7. Reliance was placed on the decision of the Supreme Court in Commissioner of Income Tax, Madhya Pradesh, Nagpur and Bhandara Vs.
D''costa Brothers, and the following passage therefrom was relied upon (See 107 ITR at p. 747):
On the expiry of the period the assessments, if any, may also become final and conclusive but only so long as the law is not altered retrospectively.
Under the scheme of the income tax Act, a liability to pay tax is incurred when according to the Finance Act in force the amount of income, profits
or gains is above the exempted limit. That liability to the State is independent of any consideration of time and, in the absence of any provision
restricting action by a time-limit, it can be enforced at any time. What the law does is to prevent harassment of assessees to the end of time by
prescribing a limit of time for its own officers to take action. This limit of time is binding upon the officers, but the liability under the charging section
can only be said to be unenforceable after the expiry of the period under the law as it stands. In other words, though the liability to pay tax remains,
it cannot be enforced by the officers administering the tax laws. If the disability is removed or according to a new law, a new time-limit is created
retrospectively, there is no reason why the liability should not be treated as still enforceable. The law does not deal with concluded claims or their
revival but with the enforcement of a liability to the State which though existing remained to be enforced.
8. The Allahabad High Court, after making reference to S.C. Prashar''s case (supra), observed as under (sic) :
...If, before the period of limitation expired, by a statute the period of limitation is extended, then according to the observations of the Supreme
Court, it would be competent to the officer to pass the order of penalty.
On the facts of that case, the Full Bench decided the question in favour of the revenue. The Orissa High Court also considered the question of
amendment of section 275 in Commissioner of Income Tax Vs. Soubhagya Manjari Devi, Regarding the period during which a penalty could be
imposed, such a provision was held to be procedural. So far as the quantum is concerned, there was no question of retrospective operation of the
amending provisions. However, with regard to the procedural aspect, it was held that the law was clear that when there was any change in law,
pending proceedings were to be governed by new law. On behalf of the petitioner, reliance has also been placed on the Division Bench judgment
of this Court in Commissioner of Wealth-tax Vs. Hira Lal Mehra, . Amendment of rule 1BB which subsequently came into force on 1-4-1979, as
provided under rule 2 of the Amending Rules though procedural, was held not to apply retrospectively to cases pending with regard to the
assessment cases prior to 1-4-1979. It may be observed that the ratio of this decision cannot be applied to the cases in hand as the aforesaid
amendment remained in force from 1-4-1979 to 31-3-1989, and it was held that during that period the said rule remained in force.
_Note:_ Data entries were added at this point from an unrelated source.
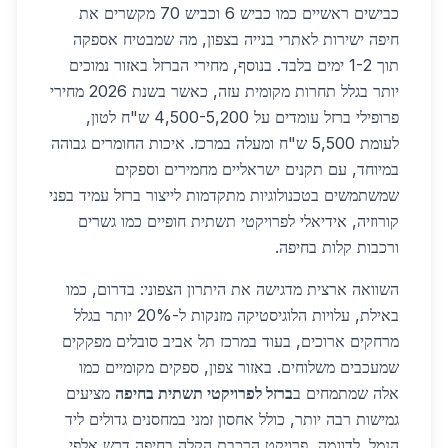
כבישים ראשיים כמו כביש 6 וכביש 70 מקשרים את
חיפה ישירות לאתרי בנייה בצפון, מה שמבטיח אספקה
תוך 1-2 ימים בלבד. בנוסף, מחירי הברזל באזור נמוכים
יותר בגלל תחרות מקומית עזה, כאשר בשנת 2026 מחירי
פרופילי ברזל עומדים על 4,500-5,200 ש"ח לטון,
לעומת 5,500 ש"ח ומעלה במרכז. איכות החומרים גבוהה
במיוחד, עם תקנים ישראליים מחמירים וספקים
שמשתמשים בטכנולוגיות מתקדמות לייצור ברזל עמיד בפני
קורוזיה, אידיאלי לפרויקטי תשתית חופיים כמו גשרים
ורכבות קלות בחיפה.
השוואה ארצית מדגישה את היתרון הצפוני: בדרום, כמו
באילת, עלויות הלוגיסטיקה מזנקות ל-20% יותר בגלל
מרחקים ארוכים, בעוד במרכז תל אביב סובלים מפקקים
שמעכבים משלוחים. באזור צפון, ספקים מקומיים כמו
אלה שמתמחים ב
ברזל לפרויקטי תשתית בחיפה
מציעים
גמישות רבה יותר, כולל אחסון זמני במחסנים גדולים ליד
הנמל. לדוגמה, פרויקט הרכבת הקלה בחיפה דרש אלפי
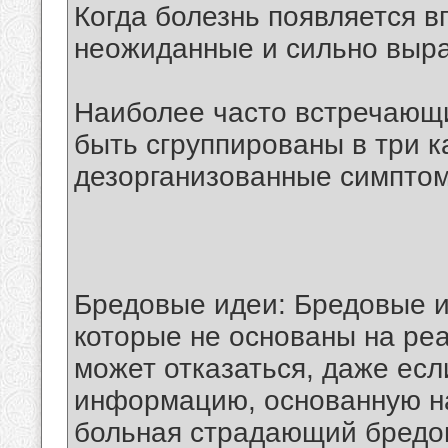
Когда болезнь появляется 
неожиданные и сильно выр
Наиболее часто встречающ
быть сгруппированы в три к
дезорганизованные симптом
Бредовые идеи: Бредовые и
которые не основаны на реа
может отказаться, даже ес
информацию, основанную на
больная страдающий бредо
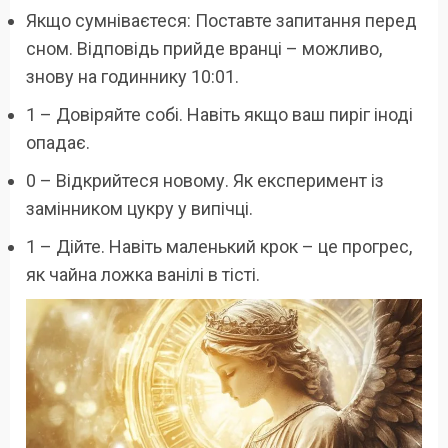
Якщо сумніваєтеся: Поставте запитання перед
сном. Відповідь прийде вранці – можливо,
знову на годиннику 10:01.
1 – Довіряйте собі. Навіть якщо ваш пиріг іноді
опадає.
0 – Відкрийтеся новому. Як експеримент із
замінником цукру у випічці.
1 – Дійте. Навіть маленький крок – це прогрес,
як чайна ложка ванілі в тісті.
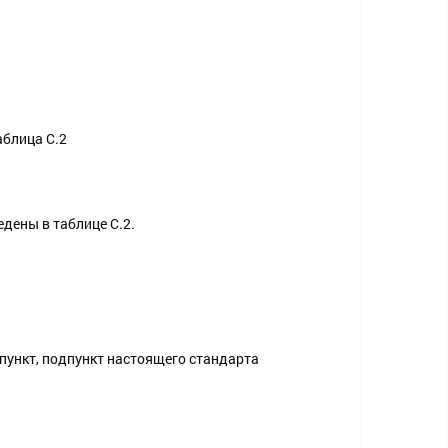
аблица С.2
дены в таблице С.2.
пункт, подпункт настоящего стандарта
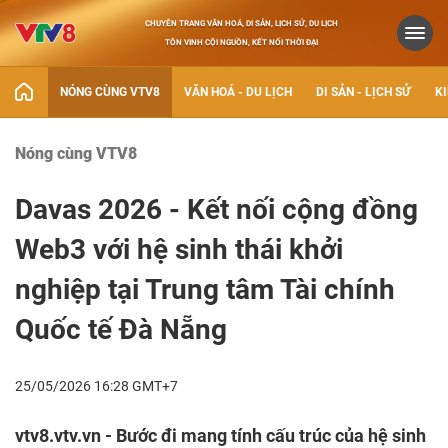
CHUYÊN TRANG VĂN HOÁ, DI SẢN, LỊCH SỬ, DU LỊCH
TÔN VINH CỘI NGUỒN, KẾT NỐI THỜI ĐẠI
NÓNG CÙNG VTV8
VĂN HOÁ - DU LỊCH
DI SẢN - LỊCH SỬ
KI
Nóng cùng VTV8
Davas 2026 - Kết nối cộng đồng
Web3 với hệ sinh thái khởi
nghiệp tại Trung tâm Tài chính
Quốc tế Đà Nẵng
25/05/2026 16:28 GMT+7
vtv8.vtv.vn - Bước đi mang tính cấu trúc của hệ sinh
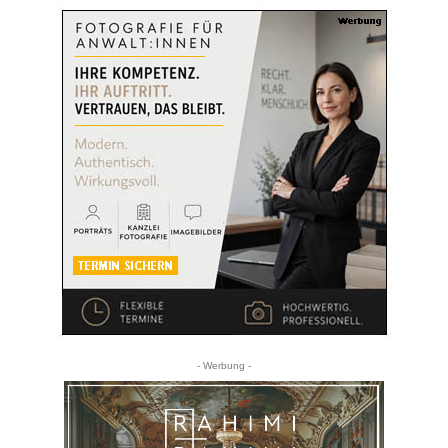
- Werbung -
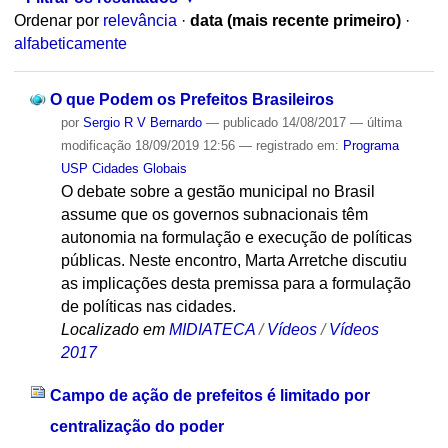
Ordenar por
relevância
·
data (mais recente primeiro)
·
alfabeticamente
O que Podem os Prefeitos Brasileiros
por
Sergio R V Bernardo
—
publicado
14/08/2017
—
última
modificação
18/09/2019 12:56
— registrado em:
Programa
USP Cidades Globais
O debate sobre a gestão municipal no Brasil
assume que os governos subnacionais têm
autonomia na formulação e execução de políticas
públicas. Neste encontro, Marta Arretche discutiu
as implicações desta premissa para a formulação
de políticas nas cidades.
Localizado em
MIDIATECA
/
Vídeos
/
Vídeos
2017
Campo de ação de prefeitos é limitado por
centralização do poder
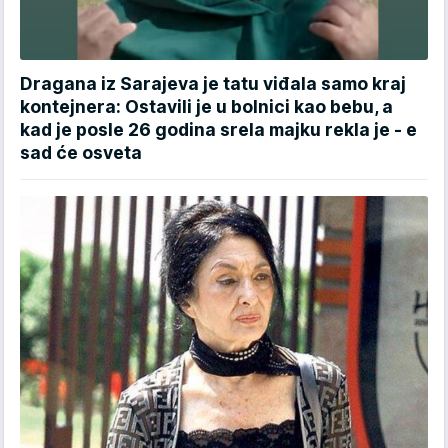
Dragana iz Sarajeva je tatu viđala samo kraj
kontejnera: Ostavili je u bolnici kao bebu, a
kad je posle 26 godina srela majku rekla je - e
sad će osveta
The present
cases are fully covered by the ratio of the decision of the Supreme Court in S.C. Prashar''s case (supra), and the Full Bench decision of the
Andhra Pradesh High Court in Watan Mechanical & Turning Works'' case (supra). That being the position, the amending Act having come into
force before expiry of the period prescribed under the old Act, the notices issued could not be challenged as being time-barred and without
jurisdiction. Holding as above, the writ petitions are dismissed with liberty to the petitioners to take up any other point available to them while
complying with the notices issued u/s 147.